Wien (öaw) - Zukünftige Trends des Weltbevölkerungswachstums
könnten durch qualitative und quantitative Verbesserungen im Bildungsbereich – insbesondere durch Verbesserung
der weiblichen Bildung – signifikant beeinflusst werden. Prognosen der künftigen Bevölkerungsentwicklung,
die nicht explizit den Bildungsfaktor in ihre Analyse einbeziehen, sind jedenfalls nicht umfassend genug, so das
Ergebnis einer Studie der Demographen Wolfgang Lutz und Samir K.C. vom Wittgenstein Centre for Demography and Global
Human Capital, die am 29. Juli 2011 in der Zeitschrift Science veröffentlicht wird.
Im Rahmen der Studie haben Wolfgang Lutz und Samir K.C. (Wittgenstein Centre for Demography and Global Human Capital,
ein Zusammenschluss des International Institute for Applied Systems Analysis / IIASA; Vienna Institute of Demography
/ VID der Österreichischen Akademie der Wissenschaften / ÖAW und der Wirtschaftsuniversität Wien
/ WU Wien) die Auswirkungen der Bildung auf das Wachstum der Weltbevölkerung bis 2050 auf Basis eines innovativen
mehrstufigen Ansatz analysiert.
Dieser neue Ansatz berücksichtigt neben den traditionellen Faktoren Alter und Geschlecht auch das Bildungsniveau.
Die Integration von Bildung in die Analysen ermöglicht es, zusätzlich zu den Fertilitäts-, Mortalitäts-
und Migrationsprognosen die Dimension der damit verbundenen Lebensqualität aufzuzeigen. Da Bildung nachweislich
auch Gesundheit, wirtschaftliches Wachstum und Demokratie beeinflusst, können diese Prognosen umfassendere
Erklärungen liefern, wo, wie und unter welchen Umständen sich die Lebensqualität von Menschen erhöht.
Die aktuelle Arbeit untermauert frühere Ergebnisse, die bereits gezeigt haben, dass die formale Bildung von
Frauen in den meisten Fällen der entscheidende Faktor für das Wachstum von Bevölkerungen ist. Gebildetere
Frauen haben allgemein weniger Kinder, sind gesünder, und die Überlebenschancen ihrer Kinder sind höher.
Darüber hinaus scheint Bildung im Hinblick auf die Kindersterblichkeit entscheidender zu sein als die Höhe
des Haushaltseinkommens und des Vermögens.
Bevölkerungswachstum wird gebremst
Die Studie zeigt, dass die Weltbevölkerung 2050 die neun Milliarden-Grenze nicht überschreiten würde,
wenn jetzt gemeinschaftliche Anstrengungen zur weltweiten Anhebung des Bildungsniveaus unternommen werden würden.
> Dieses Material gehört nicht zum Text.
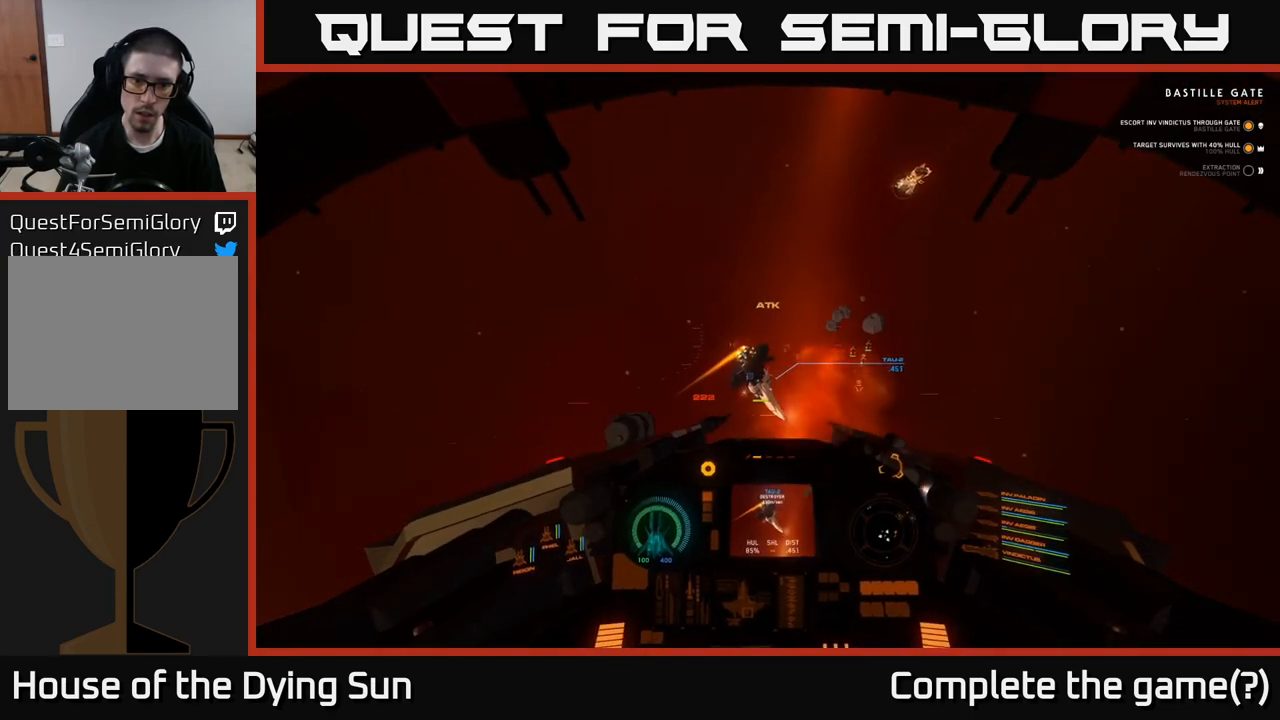
{"buttons": [], "left_stick": "center", "right_stick": "up-left", "events": [[83, "right_stick", "up-right"], [250, "R2", "down"], [367, "R2", "up"], [433, "right_stick", "up-left"]]}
Das heißt, die zukünftige Entwicklung des globalen Bevölkerungswachstums hängt direkt vom
Bildungsfortschritt ab.
Dazu erstellten die Wissenschaftler vier Szenarien, die alle auf denselben bildungsabhängigen Fertilitäts-,
Mortalitäts- und Migrationsraten basieren und sich nur im Hinblick auf die zukünftigen Einschulungsraten
unterscheiden. „Das ambitionierteste Szenario geht davon aus, dass alle Länder ihr Schulsystem schnellstmöglich
verbessern und erweitern. Dieses orientiert sich an den derzeit fortschrittlichsten Beispielen in Singapur und
Südkorea“, erklärt Samir K.C., der Koautor der Studie. „Das pessimistischste Szenario nimmt an, dass
keine neuen Schulen gebaut werden und die Anzahl der Personen, die eine Schule besuchen, konstant bleibt, was bei
wachsenden Bevölkerungszahlen bedeutet, dass die Einschulungsraten sinken.“
Zwischen diesen beiden extremen Szenarien könnte die Weltbevölkerung 2050 um bis zu einer Milliarde variieren,
so der Wissenschaftler. 8,8 Milliarden wären es unter Annahme des sogenannten „Fast Track-Szenarios“ und mindestens
9,9 Milliarden, wenn die Einschulungszahlen konstant blieben. Der Unterschied ist in den Ländern am größten,
die derzeit hohe Fertilitätsraten und gleichzeitig große Bildungsunterschiede aufweisen.
Die Folgen verbesserter Bildung für das Bevölkerungswachstum werden jedoch noch nicht in näherer
Zukunft sichtbar sein. Die Auswirkungen auf die Fertilität von Mädchen, die jetzt eingeschult werden,
werden sich erst in ungefähr 15 Jahren zeigen, wenn sie im gebärfähigen Alter sind.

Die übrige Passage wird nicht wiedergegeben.